_To do:_ Filter out every line below that lacks "lines", and copy the rest.

(Collected data entries)
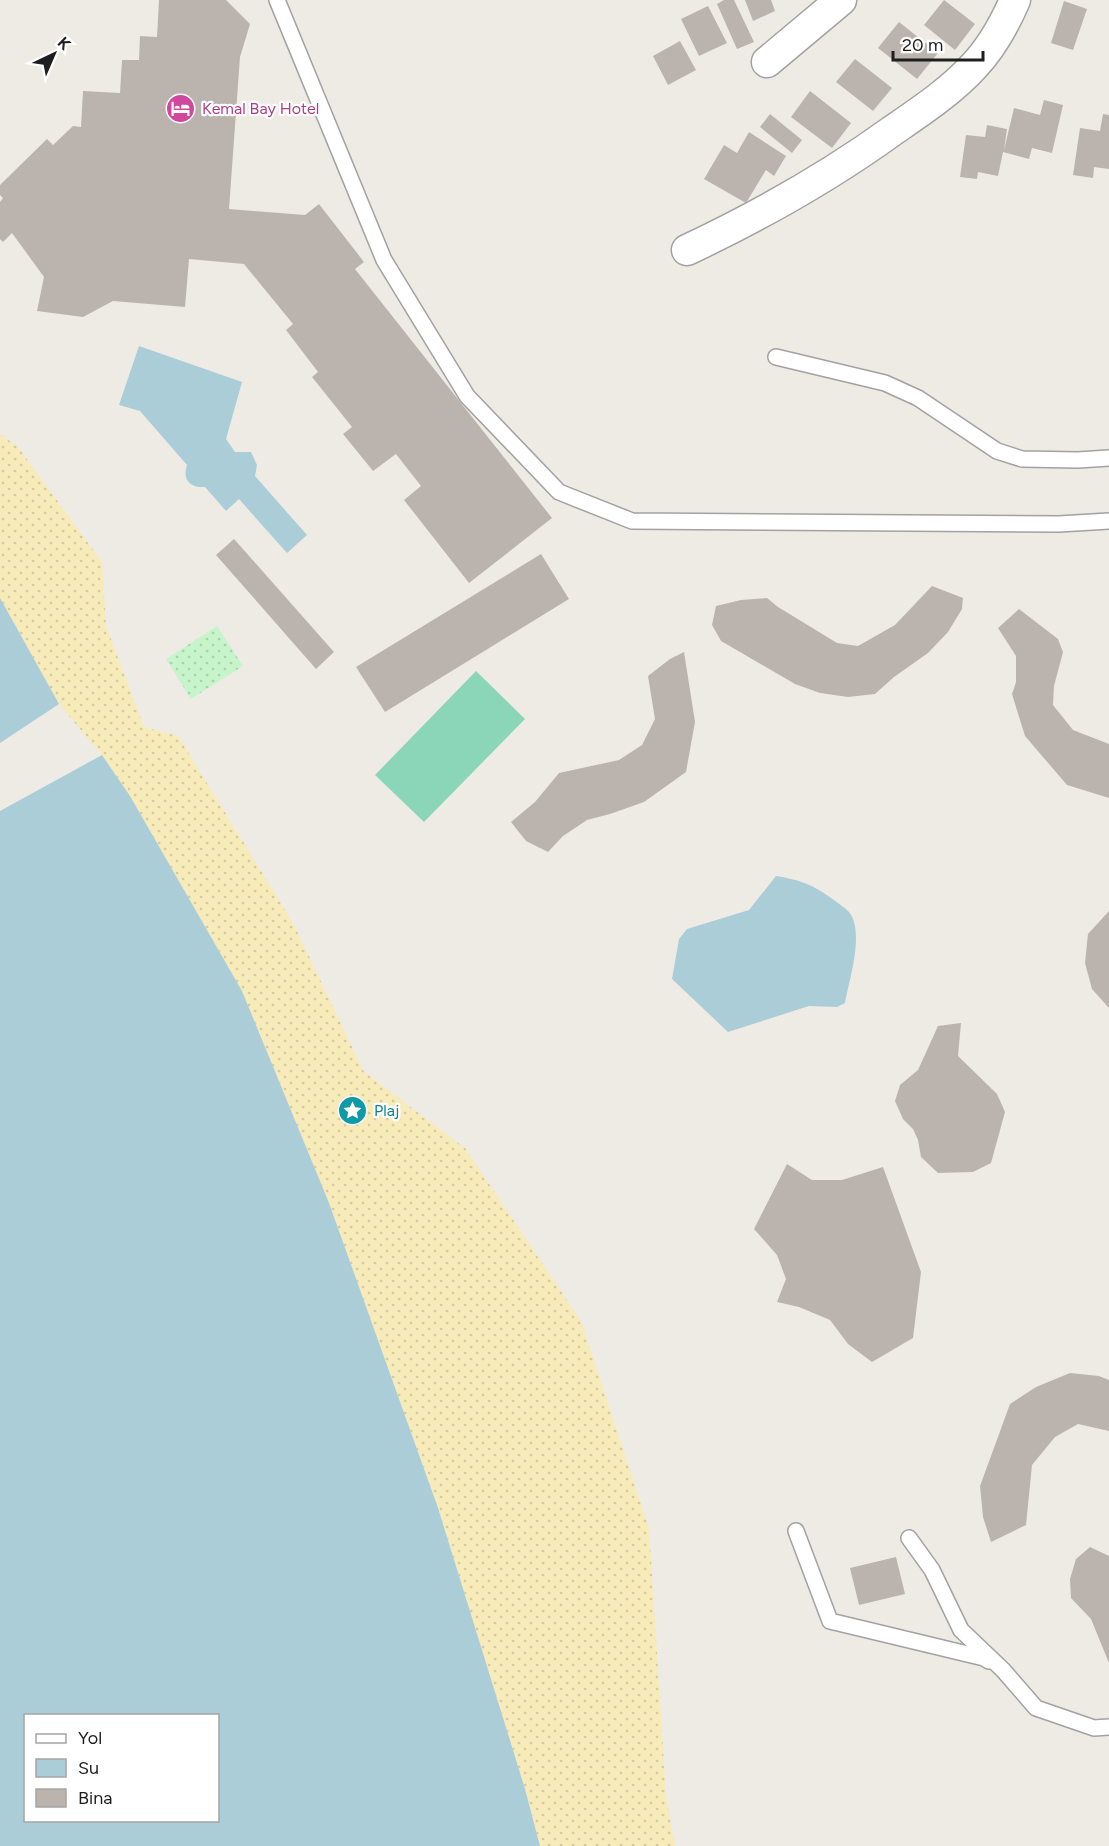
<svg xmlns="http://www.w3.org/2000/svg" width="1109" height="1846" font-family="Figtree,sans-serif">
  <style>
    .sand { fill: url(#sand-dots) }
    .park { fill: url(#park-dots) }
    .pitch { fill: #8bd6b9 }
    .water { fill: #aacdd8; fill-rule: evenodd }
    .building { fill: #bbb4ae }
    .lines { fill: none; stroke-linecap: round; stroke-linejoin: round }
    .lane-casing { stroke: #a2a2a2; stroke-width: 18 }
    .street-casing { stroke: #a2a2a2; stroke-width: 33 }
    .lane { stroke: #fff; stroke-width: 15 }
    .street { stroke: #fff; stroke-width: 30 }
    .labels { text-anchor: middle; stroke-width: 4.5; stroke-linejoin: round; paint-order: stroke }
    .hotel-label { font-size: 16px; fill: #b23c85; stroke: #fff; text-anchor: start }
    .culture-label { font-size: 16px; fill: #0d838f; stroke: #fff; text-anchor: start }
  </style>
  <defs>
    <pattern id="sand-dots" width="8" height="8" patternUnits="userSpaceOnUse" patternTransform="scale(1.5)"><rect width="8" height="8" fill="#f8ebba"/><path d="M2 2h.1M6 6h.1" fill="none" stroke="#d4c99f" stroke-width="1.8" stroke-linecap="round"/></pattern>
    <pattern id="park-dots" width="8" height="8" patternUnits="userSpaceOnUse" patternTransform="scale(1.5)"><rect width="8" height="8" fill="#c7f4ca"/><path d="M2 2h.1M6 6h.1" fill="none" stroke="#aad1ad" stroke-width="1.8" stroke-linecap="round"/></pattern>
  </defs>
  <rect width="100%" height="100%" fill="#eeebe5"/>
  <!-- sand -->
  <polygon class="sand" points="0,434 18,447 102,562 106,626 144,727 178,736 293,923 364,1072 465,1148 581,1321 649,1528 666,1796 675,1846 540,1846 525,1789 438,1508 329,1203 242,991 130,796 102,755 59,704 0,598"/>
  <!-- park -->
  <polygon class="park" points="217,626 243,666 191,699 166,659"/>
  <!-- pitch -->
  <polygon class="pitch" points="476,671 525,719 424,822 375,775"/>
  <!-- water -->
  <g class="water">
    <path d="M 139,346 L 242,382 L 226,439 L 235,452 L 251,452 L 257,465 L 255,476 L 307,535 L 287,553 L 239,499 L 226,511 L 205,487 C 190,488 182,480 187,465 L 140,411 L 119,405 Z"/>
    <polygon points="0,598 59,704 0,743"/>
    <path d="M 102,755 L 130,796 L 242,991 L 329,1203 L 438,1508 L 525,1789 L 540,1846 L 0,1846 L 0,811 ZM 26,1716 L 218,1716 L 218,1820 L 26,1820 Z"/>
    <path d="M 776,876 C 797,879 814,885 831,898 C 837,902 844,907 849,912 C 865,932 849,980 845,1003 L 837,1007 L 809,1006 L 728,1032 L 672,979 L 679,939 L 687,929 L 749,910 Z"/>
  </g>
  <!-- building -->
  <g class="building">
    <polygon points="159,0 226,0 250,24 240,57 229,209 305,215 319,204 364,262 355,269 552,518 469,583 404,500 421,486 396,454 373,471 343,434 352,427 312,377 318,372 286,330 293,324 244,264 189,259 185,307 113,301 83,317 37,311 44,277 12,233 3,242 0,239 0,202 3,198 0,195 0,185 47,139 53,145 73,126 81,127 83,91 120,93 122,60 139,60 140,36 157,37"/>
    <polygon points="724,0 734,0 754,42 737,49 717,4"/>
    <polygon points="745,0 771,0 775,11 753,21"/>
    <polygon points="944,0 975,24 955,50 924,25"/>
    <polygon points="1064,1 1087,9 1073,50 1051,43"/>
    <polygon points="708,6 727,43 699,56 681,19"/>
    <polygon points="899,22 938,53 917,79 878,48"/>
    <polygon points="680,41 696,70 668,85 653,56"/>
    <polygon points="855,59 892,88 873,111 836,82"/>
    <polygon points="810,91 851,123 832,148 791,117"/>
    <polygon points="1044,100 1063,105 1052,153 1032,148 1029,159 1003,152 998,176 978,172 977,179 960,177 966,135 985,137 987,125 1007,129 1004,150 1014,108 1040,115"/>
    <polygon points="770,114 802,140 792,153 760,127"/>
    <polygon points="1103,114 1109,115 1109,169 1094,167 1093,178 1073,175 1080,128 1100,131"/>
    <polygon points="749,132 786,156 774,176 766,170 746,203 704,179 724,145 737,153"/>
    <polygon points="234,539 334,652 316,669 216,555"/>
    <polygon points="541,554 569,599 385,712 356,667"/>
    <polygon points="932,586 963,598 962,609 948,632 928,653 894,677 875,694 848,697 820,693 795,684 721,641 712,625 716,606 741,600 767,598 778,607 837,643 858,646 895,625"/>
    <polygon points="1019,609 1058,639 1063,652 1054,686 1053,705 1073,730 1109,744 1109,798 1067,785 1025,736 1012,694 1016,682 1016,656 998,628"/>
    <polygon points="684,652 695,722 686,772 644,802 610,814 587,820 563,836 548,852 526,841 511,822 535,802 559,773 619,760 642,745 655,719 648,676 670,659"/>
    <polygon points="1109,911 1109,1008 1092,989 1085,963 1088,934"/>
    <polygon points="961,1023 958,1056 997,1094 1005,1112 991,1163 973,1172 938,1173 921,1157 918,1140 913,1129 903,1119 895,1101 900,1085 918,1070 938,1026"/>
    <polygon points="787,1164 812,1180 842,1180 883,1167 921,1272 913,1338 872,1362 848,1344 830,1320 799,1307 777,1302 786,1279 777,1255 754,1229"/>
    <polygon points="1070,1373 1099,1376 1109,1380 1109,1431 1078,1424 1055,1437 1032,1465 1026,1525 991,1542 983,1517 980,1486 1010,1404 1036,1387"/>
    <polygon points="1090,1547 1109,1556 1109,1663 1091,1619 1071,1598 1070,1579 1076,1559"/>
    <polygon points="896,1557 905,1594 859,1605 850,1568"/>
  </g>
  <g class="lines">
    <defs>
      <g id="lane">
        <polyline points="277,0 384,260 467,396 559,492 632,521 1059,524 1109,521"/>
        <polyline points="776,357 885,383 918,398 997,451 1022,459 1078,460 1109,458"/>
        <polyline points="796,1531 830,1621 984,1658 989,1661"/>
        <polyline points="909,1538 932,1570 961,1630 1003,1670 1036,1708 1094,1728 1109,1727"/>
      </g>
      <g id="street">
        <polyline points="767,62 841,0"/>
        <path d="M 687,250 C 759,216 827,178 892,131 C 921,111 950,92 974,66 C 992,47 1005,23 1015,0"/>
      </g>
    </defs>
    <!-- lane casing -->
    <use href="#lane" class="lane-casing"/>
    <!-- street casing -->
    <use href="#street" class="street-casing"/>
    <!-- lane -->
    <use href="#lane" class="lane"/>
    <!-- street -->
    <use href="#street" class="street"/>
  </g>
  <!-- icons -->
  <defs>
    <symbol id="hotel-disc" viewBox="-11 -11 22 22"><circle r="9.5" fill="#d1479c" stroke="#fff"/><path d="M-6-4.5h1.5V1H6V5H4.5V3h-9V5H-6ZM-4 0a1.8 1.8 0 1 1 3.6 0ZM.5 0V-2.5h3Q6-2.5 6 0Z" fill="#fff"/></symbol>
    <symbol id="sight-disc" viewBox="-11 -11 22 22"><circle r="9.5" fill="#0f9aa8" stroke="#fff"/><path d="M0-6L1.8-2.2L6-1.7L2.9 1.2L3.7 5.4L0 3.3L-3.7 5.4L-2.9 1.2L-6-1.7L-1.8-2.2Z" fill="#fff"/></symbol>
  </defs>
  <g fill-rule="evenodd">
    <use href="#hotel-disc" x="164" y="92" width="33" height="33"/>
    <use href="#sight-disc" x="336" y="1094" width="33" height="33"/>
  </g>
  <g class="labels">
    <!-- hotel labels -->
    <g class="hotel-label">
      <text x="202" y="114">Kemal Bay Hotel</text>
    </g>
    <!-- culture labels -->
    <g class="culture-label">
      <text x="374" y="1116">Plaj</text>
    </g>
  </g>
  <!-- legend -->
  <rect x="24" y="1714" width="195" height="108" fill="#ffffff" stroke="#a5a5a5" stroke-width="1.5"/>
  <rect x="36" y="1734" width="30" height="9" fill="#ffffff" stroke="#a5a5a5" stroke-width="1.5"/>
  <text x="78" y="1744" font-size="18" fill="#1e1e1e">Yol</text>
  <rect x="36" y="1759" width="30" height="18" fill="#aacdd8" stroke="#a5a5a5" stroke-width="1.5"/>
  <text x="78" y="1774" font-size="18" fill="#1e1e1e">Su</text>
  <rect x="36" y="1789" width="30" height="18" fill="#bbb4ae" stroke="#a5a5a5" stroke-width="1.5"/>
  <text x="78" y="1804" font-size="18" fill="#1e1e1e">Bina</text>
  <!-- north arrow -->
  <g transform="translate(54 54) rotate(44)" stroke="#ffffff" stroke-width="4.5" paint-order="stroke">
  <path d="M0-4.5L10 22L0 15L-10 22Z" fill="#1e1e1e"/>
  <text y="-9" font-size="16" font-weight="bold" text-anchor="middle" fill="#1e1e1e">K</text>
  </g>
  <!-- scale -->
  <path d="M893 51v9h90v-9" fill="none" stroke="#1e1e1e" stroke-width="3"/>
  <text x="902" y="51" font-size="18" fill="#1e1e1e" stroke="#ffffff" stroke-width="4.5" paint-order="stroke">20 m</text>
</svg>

_Final answer:_
    .lines { fill: none; stroke-linecap: round; stroke-linejoin: round }
  <g class="lines">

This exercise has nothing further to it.